PDC Employee Embraces Future as a U.S. Citizen

PDC Employee Embraces  Future as a U.S. Citizen

PDC employee Giorgi Labartkava’s main goal since coming to the United States has been to provide a better life for his wife and son. Now, he’s one step closer. Labartkava, who emigrated to the U.S. from Georgia in Eastern Europe, recently became a U.S. citizen. His son and wife still live in Georgia and Giorgi is hoping his citizenship will facilitate the paperwork to bring them to the U.S.

Having grown up in Georgia when it was still part of the Soviet Union, Giorgi was not always focused on coming to the U.S. “After getting my degrees in applied mathematics and computer science, I was busy working, first for a bank and then for a furniture company,'' says Giorgi. “I applied for a visa, but it really wasn’t until I got it that I truly realized the possibilities for me and my son with this move.”
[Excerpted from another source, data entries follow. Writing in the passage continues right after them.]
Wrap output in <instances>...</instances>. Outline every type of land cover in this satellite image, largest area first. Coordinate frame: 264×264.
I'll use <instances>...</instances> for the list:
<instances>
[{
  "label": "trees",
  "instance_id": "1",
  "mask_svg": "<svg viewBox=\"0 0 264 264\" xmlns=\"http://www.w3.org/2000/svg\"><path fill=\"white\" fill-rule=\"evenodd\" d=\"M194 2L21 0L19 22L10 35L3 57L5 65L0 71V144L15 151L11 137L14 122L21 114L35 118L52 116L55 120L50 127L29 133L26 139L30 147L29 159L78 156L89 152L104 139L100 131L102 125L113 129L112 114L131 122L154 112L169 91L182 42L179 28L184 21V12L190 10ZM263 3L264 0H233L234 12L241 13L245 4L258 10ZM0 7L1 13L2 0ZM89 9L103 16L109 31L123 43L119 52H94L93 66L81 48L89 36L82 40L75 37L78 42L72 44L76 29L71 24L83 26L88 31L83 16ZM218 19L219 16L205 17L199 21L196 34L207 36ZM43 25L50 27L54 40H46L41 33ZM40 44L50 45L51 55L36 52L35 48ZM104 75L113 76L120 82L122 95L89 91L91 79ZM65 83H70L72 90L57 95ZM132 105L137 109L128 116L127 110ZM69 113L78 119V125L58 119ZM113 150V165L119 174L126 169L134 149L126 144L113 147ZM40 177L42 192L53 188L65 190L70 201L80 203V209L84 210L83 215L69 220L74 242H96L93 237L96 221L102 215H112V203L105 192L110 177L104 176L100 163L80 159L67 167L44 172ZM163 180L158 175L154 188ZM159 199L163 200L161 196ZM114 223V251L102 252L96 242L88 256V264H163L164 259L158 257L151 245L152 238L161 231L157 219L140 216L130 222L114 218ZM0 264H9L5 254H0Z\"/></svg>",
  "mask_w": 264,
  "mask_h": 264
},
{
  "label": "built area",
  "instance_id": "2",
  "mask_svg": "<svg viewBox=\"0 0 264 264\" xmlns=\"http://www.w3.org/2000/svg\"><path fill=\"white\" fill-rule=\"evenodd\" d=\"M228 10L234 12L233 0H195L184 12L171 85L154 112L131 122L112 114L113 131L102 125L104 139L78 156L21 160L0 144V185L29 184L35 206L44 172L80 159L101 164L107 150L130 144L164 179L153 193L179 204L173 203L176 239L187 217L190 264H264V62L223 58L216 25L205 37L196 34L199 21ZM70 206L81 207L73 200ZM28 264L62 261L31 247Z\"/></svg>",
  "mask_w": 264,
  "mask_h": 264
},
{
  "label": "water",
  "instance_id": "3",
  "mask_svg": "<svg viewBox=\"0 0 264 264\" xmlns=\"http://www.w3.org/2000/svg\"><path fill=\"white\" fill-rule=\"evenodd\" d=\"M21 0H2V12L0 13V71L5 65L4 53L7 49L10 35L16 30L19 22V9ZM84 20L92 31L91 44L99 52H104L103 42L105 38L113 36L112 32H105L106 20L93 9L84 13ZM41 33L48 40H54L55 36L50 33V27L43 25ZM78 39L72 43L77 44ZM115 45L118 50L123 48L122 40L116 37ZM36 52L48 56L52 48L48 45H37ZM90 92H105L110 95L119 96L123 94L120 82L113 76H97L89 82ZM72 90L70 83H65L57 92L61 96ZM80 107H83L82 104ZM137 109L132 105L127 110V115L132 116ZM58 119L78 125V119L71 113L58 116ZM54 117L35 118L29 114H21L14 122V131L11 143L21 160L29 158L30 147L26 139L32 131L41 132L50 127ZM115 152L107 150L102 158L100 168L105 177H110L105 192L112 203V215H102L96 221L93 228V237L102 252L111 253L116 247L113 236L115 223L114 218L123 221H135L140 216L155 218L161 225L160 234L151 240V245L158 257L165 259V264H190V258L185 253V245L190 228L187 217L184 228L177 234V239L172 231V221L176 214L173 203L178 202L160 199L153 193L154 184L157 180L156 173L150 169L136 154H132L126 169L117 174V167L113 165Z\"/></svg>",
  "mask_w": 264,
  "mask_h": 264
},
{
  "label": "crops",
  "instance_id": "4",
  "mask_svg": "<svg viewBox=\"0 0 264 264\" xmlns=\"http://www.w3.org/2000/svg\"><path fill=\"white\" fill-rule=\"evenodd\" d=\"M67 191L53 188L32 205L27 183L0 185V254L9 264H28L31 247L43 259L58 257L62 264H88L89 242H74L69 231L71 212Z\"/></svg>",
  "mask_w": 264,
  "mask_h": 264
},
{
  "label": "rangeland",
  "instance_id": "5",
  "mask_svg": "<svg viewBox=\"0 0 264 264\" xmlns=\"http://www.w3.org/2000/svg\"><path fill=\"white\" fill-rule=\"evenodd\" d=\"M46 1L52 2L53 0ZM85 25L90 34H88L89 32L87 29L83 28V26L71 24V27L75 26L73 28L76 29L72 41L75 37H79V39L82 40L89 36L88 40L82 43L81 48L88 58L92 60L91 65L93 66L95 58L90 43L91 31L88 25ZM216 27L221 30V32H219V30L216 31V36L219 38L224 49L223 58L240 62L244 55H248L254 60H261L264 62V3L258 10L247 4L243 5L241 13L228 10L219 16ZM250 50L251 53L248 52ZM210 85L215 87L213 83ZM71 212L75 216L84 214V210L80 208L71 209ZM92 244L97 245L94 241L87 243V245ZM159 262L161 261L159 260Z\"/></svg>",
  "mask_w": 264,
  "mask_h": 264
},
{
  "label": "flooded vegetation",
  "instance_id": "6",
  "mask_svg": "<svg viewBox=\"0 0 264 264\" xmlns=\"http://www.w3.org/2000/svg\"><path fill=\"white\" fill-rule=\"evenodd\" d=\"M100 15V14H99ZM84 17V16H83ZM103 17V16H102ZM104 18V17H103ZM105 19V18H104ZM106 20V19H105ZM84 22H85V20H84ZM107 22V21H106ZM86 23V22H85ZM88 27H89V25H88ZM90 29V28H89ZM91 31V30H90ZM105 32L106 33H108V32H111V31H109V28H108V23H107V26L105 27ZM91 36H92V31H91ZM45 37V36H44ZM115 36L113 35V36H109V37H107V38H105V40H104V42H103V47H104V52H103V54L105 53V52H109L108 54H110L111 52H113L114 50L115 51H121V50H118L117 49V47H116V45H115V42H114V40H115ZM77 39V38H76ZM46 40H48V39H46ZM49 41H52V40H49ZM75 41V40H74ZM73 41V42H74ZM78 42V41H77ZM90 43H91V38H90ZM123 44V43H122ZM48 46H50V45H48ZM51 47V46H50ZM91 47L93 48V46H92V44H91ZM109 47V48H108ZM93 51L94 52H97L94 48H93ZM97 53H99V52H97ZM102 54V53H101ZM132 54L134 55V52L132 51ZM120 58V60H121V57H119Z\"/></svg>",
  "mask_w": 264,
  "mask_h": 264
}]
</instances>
When he arrived in 2014, a cousin in New Jersey was helpful in setting him up with his first job in Norwalk CT. (for which he is forever thankful to her). Since coming to PDC in 2018, he has worked his way up from a position as a shipping coordinator to one in accounts payable. He credits the company with being supportive of his goals. 

“PDC has been very helpful in every way, from encouraging me to use my skills, to giving me time off to go back and visit my son and family,” says Giorgi. “But even more, I love the people here. They are a great team of professionals who are very supportive to each other even outside the work. 

For Giorgi, seeing the current situation in Ukraine reminds him how lucky he is to be a U.S. citizen. He was living in Georgia in 2008 when Russia invaded the country.  

“PDC is not just another company for me because I especially feel a connection to the founder, Anatole Konstantin and his family,” says Giorgi. “Anatole grew up in the Soviet Union like me, He understands where I come from.” 

In fact, at my first job in the U.S. before I even knew of PDC, I came across a book entitled ‘A Red Boyhood’, Anatole's memoir. The book made me cry several times when I read it, but also motivated me. I read about someone who went through a lot of pain and hunger, and brutally lost everything, including family members. Yet, he survived, came to this country, built his life and a company. Later, I met the author personally at Norwalk Community College. He turned out to be the founder of PDC.” 

As he works to bring his family over to the U.S., Giorgi says he’s preparing his son by giving him English classes. According to Giorgi, “his English is definitely better than mine at his age!”  Hopefully, soon, his son will be able to join Giorgi and really show off those English skills.